On PS5, for me, it isn't a thing anymore. 30fps has not been a thing for me on PS5 either.

I was very sad that my TV didn't have VVR from the start when I got it. Turns out I don't really care about VRR anymore as the games I played thus far have all been tear free and 60fps.

This could change, and I hope VRR is implemented by then (Sony TV & PS5). But...since most of the games next year are still crossgen titles, I think it'll stay the way it is now for longer (not a thing).
 

ethomaz

Banned
On PS5, for me, it isn't a thing anymore. 30fps has not been a thing for me on PS5 either.

I was very sad that my TV didn't have VVR from the start when I got it. Turns out I don't really care about VRR anymore as the games I played thus far have all been tear free and 60fps.

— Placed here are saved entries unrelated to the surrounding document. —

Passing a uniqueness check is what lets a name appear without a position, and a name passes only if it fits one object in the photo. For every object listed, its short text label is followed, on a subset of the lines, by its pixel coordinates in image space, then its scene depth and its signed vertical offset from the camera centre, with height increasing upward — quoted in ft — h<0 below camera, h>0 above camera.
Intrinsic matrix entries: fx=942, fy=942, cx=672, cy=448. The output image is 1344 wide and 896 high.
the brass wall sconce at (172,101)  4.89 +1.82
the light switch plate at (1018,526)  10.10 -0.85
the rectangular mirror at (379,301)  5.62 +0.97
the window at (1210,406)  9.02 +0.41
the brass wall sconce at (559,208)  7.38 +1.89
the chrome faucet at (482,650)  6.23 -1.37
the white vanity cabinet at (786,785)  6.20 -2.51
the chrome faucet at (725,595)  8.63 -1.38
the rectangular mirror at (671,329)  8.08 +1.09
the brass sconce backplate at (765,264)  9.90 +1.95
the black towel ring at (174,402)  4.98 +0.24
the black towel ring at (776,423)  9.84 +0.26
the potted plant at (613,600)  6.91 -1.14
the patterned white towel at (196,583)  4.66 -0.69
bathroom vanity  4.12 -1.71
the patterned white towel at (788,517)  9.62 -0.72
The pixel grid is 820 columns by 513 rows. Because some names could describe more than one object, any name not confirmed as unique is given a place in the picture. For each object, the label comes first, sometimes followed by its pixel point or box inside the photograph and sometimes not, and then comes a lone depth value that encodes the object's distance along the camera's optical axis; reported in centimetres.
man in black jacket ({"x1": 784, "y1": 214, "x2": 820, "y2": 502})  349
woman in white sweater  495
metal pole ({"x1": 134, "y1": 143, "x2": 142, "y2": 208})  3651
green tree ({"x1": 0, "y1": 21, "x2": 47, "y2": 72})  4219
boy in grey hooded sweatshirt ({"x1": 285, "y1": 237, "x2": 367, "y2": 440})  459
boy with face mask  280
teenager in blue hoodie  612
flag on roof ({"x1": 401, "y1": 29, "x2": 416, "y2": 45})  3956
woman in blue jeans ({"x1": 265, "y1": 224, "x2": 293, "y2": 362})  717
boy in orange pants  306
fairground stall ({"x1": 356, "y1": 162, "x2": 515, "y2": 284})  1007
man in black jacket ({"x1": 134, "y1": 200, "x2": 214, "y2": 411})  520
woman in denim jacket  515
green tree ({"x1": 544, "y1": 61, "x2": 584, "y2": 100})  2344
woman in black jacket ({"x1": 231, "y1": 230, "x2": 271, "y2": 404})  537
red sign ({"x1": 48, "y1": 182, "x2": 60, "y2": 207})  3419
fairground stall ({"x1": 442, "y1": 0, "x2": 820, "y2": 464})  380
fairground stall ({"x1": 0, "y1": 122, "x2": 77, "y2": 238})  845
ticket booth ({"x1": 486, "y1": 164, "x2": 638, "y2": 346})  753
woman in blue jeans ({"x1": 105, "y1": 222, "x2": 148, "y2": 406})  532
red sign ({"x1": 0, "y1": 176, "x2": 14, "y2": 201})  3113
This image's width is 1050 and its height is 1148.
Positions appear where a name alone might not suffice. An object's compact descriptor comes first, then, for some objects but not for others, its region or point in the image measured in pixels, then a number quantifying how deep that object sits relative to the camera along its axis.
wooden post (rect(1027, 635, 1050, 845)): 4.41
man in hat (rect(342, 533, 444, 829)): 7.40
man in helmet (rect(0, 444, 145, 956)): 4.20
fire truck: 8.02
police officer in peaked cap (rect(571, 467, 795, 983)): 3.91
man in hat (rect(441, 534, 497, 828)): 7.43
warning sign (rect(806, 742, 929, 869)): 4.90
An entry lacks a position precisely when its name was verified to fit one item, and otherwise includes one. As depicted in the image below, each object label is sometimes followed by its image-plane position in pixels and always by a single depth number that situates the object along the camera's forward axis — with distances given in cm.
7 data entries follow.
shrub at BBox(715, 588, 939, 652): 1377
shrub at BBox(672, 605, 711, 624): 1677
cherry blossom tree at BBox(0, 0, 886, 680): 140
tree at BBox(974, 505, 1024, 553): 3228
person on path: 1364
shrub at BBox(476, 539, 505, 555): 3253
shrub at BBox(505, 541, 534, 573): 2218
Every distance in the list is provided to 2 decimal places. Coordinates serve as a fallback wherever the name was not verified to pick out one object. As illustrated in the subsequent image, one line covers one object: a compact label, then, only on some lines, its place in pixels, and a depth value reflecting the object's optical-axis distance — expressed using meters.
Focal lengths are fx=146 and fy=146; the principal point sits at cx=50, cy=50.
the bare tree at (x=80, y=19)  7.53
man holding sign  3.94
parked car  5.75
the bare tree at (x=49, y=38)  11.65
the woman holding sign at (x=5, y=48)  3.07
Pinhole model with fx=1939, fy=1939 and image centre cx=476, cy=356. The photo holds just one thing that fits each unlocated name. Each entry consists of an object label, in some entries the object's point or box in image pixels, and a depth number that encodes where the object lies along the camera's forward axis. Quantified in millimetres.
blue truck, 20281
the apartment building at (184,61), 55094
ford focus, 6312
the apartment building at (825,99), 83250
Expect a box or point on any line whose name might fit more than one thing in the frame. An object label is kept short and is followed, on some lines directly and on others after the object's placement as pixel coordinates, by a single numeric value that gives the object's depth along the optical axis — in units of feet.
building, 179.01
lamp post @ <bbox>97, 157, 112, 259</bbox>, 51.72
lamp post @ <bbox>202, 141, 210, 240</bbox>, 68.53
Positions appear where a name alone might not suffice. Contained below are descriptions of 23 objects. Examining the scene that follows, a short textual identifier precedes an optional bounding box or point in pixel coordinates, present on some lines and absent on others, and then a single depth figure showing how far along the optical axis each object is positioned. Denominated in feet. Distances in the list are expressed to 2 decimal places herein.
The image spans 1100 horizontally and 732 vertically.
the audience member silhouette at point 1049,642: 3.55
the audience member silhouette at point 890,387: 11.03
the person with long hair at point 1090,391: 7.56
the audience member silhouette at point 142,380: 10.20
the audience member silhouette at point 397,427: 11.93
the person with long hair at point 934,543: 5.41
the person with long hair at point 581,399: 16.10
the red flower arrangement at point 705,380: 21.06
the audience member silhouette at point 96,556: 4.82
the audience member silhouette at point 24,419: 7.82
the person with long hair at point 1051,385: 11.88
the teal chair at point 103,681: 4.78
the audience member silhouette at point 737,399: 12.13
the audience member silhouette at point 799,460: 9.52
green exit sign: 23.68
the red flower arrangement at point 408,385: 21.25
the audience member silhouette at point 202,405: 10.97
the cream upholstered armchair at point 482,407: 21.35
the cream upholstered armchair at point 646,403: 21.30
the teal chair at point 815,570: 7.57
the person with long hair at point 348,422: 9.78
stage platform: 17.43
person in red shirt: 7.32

This could change, and I hope VRR is implemented by then (Sony TV & PS5). But...since most of the games next year are still crossgen titles, I think it'll stay the way it is now for longer (not a thing).
People forget most games on PS5 are VSynced... so doesn't have tearing.
 

ToTTenTranz

Banned
It is a Panasonic chipset (Nuvoton subsidiary).
MN864739.

Apparently no one knows for sure what that chipset does since the PS5 is the only device using it so far, but the previous chips with similar model numbers on the PS4 and PS4 Pro were Displayport->HDMI converters, meaning the original source is still the SoC with DP output. Hence the console being dependent on a firmware update to achieve an output with higher bandwidth.